• **Instructions to follow**
Reproduce every line of the listing below, word for word and in the same order.

• **Available data**

-------

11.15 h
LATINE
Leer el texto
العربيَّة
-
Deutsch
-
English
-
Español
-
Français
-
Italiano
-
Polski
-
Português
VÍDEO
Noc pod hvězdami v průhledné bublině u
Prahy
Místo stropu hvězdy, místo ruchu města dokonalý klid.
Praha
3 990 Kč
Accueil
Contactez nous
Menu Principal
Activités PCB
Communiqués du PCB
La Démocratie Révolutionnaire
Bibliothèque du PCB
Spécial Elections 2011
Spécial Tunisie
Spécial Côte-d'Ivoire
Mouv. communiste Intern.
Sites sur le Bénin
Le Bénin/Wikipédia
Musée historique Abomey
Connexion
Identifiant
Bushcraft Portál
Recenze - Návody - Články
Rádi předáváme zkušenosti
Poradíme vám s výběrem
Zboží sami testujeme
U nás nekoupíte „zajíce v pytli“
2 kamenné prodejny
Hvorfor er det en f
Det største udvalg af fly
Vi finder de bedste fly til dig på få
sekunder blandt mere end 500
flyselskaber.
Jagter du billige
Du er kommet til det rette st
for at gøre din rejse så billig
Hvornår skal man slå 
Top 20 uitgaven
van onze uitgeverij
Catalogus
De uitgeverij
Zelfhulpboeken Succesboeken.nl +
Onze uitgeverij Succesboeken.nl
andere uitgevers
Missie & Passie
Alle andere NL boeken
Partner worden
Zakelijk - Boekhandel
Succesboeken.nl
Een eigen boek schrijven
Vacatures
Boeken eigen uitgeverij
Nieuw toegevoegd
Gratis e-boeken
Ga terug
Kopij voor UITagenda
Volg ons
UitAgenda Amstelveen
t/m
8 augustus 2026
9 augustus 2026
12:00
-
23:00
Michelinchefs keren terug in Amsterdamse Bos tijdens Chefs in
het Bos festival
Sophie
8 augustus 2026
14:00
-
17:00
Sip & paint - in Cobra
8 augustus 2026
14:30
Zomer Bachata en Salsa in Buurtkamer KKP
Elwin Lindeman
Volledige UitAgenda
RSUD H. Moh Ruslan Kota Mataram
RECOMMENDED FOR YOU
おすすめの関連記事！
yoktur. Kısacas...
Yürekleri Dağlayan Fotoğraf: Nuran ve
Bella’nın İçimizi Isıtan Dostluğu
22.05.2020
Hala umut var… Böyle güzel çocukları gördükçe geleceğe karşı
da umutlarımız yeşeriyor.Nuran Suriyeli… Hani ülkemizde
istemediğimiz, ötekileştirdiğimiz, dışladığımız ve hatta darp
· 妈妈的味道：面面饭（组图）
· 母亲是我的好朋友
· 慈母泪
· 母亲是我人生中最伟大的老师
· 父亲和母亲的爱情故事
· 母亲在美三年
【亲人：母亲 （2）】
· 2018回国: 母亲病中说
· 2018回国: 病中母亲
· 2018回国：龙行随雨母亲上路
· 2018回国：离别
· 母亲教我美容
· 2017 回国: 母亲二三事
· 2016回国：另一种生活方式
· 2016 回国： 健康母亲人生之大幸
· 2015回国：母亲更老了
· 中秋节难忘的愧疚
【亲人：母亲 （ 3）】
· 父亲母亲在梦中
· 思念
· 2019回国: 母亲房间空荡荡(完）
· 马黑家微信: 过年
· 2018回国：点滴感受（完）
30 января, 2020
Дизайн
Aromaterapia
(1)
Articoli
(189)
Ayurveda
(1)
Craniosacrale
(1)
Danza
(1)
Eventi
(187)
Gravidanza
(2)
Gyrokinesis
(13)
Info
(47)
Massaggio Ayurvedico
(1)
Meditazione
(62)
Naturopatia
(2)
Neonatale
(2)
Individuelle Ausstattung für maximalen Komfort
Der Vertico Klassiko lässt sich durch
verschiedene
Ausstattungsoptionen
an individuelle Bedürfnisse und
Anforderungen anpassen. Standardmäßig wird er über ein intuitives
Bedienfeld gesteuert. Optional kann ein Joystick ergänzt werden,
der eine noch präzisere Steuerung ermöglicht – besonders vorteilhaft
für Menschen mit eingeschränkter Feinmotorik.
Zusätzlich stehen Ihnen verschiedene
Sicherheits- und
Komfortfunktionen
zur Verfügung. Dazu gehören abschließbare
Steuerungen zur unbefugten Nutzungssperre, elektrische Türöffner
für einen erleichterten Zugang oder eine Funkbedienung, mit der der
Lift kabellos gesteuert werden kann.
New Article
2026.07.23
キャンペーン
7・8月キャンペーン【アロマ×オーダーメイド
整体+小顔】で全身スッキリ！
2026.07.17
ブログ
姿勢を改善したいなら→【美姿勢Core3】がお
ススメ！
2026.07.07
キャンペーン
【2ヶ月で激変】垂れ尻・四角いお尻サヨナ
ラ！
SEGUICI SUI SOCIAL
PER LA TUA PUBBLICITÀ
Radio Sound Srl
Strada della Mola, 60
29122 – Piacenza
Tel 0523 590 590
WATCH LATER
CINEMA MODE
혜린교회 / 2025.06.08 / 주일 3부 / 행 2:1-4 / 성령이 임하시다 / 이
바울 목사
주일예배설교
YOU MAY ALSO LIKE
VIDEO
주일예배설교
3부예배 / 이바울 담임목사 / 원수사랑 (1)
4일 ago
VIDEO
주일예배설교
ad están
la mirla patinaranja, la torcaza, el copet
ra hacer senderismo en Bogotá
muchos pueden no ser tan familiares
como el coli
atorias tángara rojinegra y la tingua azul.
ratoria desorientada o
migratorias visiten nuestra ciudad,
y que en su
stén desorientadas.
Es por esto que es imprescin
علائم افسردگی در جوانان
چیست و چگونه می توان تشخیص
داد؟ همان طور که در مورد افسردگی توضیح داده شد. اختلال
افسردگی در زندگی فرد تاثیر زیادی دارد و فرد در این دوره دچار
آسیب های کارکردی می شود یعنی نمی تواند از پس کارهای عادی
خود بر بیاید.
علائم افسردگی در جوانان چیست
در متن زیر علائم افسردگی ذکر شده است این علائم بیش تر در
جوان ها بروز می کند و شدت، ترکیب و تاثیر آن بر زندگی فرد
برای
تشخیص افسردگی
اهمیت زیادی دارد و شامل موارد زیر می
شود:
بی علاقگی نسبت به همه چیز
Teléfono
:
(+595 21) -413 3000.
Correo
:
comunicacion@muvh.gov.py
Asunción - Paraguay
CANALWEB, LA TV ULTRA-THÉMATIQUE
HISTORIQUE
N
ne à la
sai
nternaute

-------

• **Exercise answer**
11.15 h
LATINE
Leer el texto
العربيَّة
-
Deutsch
-
English
-
Español
-
Français
-
Italiano
-
Polski
-
Português
VÍDEO
Noc pod hvězdami v průhledné bublině u
Prahy
Místo stropu hvězdy, místo ruchu města dokonalý klid.
Praha
3 990 Kč
Accueil
Contactez nous
Menu Principal
Activités PCB
Communiqués du PCB
La Démocratie Révolutionnaire
Bibliothèque du PCB
Spécial Elections 2011
Spécial Tunisie
Spécial Côte-d'Ivoire
Mouv. communiste Intern.
Sites sur le Bénin
Le Bénin/Wikipédia
Musée historique Abomey
Connexion
Identifiant
Bushcraft Portál
Recenze - Návody - Články
Rádi předáváme zkušenosti
Poradíme vám s výběrem
Zboží sami testujeme
U nás nekoupíte „zajíce v pytli“
2 kamenné prodejny
Hvorfor er det en f
Det største udvalg af fly
Vi finder de bedste fly til dig på få
sekunder blandt mere end 500
flyselskaber.
Jagter du billige
Du er kommet til det rette st
for at gøre din rejse så billig
Hvornår skal man slå 
Top 20 uitgaven
van onze uitgeverij
Catalogus
De uitgeverij
Zelfhulpboeken Succesboeken.nl +
Onze uitgeverij Succesboeken.nl
andere uitgevers
Missie & Passie
Alle andere NL boeken
Partner worden
Zakelijk - Boekhandel
Succesboeken.nl
Een eigen boek schrijven
Vacatures
Boeken eigen uitgeverij
Nieuw toegevoegd
Gratis e-boeken
Ga terug
Kopij voor UITagenda
Volg ons
UitAgenda Amstelveen
t/m
8 augustus 2026
9 augustus 2026
12:00
-
23:00
Michelinchefs keren terug in Amsterdamse Bos tijdens Chefs in
het Bos festival
Sophie
8 augustus 2026
14:00
-
17:00
Sip & paint - in Cobra
8 augustus 2026
14:30
Zomer Bachata en Salsa in Buurtkamer KKP
Elwin Lindeman
Volledige UitAgenda
RSUD H. Moh Ruslan Kota Mataram
RECOMMENDED FOR YOU
おすすめの関連記事！
yoktur. Kısacas...
Yürekleri Dağlayan Fotoğraf: Nuran ve
Bella’nın İçimizi Isıtan Dostluğu
22.05.2020
Hala umut var… Böyle güzel çocukları gördükçe geleceğe karşı
da umutlarımız yeşeriyor.Nuran Suriyeli… Hani ülkemizde
istemediğimiz, ötekileştirdiğimiz, dışladığımız ve hatta darp
· 妈妈的味道：面面饭（组图）
· 母亲是我的好朋友
· 慈母泪
· 母亲是我人生中最伟大的老师
· 父亲和母亲的爱情故事
· 母亲在美三年
【亲人：母亲 （2）】
· 2018回国: 母亲病中说
· 2018回国: 病中母亲
· 2018回国：龙行随雨母亲上路
· 2018回国：离别
· 母亲教我美容
· 2017 回国: 母亲二三事
· 2016回国：另一种生活方式
· 2016 回国： 健康母亲人生之大幸
· 2015回国：母亲更老了
· 中秋节难忘的愧疚
【亲人：母亲 （ 3）】
· 父亲母亲在梦中
· 思念
· 2019回国: 母亲房间空荡荡(完）
· 马黑家微信: 过年
· 2018回国：点滴感受（完）
30 января, 2020
Дизайн
Aromaterapia
(1)
Articoli
(189)
Ayurveda
(1)
Craniosacrale
(1)
Danza
(1)
Eventi
(187)
Gravidanza
(2)
Gyrokinesis
(13)
Info
(47)
Massaggio Ayurvedico
(1)
Meditazione
(62)
Naturopatia
(2)
Neonatale
(2)
Individuelle Ausstattung für maximalen Komfort
Der Vertico Klassiko lässt sich durch
verschiedene
Ausstattungsoptionen
an individuelle Bedürfnisse und
Anforderungen anpassen. Standardmäßig wird er über ein intuitives
Bedienfeld gesteuert. Optional kann ein Joystick ergänzt werden,
der eine noch präzisere Steuerung ermöglicht – besonders vorteilhaft
für Menschen mit eingeschränkter Feinmotorik.
Zusätzlich stehen Ihnen verschiedene
Sicherheits- und
Komfortfunktionen
zur Verfügung. Dazu gehören abschließbare
Steuerungen zur unbefugten Nutzungssperre, elektrische Türöffner
für einen erleichterten Zugang oder eine Funkbedienung, mit der der
Lift kabellos gesteuert werden kann.
New Article
2026.07.23
キャンペーン
7・8月キャンペーン【アロマ×オーダーメイド
整体+小顔】で全身スッキリ！
2026.07.17
ブログ
姿勢を改善したいなら→【美姿勢Core3】がお
ススメ！
2026.07.07
キャンペーン
【2ヶ月で激変】垂れ尻・四角いお尻サヨナ
ラ！
SEGUICI SUI SOCIAL
PER LA TUA PUBBLICITÀ
Radio Sound Srl
Strada della Mola, 60
29122 – Piacenza
Tel 0523 590 590
WATCH LATER
CINEMA MODE
혜린교회 / 2025.06.08 / 주일 3부 / 행 2:1-4 / 성령이 임하시다 / 이
바울 목사
주일예배설교
YOU MAY ALSO LIKE
VIDEO
주일예배설교
3부예배 / 이바울 담임목사 / 원수사랑 (1)
4일 ago
VIDEO
주일예배설교
ad están
la mirla patinaranja, la torcaza, el copet
ra hacer senderismo en Bogotá
muchos pueden no ser tan familiares
como el coli
atorias tángara rojinegra y la tingua azul.
ratoria desorientada o
migratorias visiten nuestra ciudad,
y que en su
stén desorientadas.
Es por esto que es imprescin
علائم افسردگی در جوانان
چیست و چگونه می توان تشخیص
داد؟ همان طور که در مورد افسردگی توضیح داده شد. اختلال
افسردگی در زندگی فرد تاثیر زیادی دارد و فرد در این دوره دچار
آسیب های کارکردی می شود یعنی نمی تواند از پس کارهای عادی
خود بر بیاید.
علائم افسردگی در جوانان چیست
در متن زیر علائم افسردگی ذکر شده است این علائم بیش تر در
جوان ها بروز می کند و شدت، ترکیب و تاثیر آن بر زندگی فرد
برای
تشخیص افسردگی
اهمیت زیادی دارد و شامل موارد زیر می
شود:
بی علاقگی نسبت به همه چیز
Teléfono
:
(+595 21) -413 3000.
Correo
:
comunicacion@muvh.gov.py
Asunción - Paraguay
CANALWEB, LA TV ULTRA-THÉMATIQUE
HISTORIQUE
N
ne à la
sai
nternaute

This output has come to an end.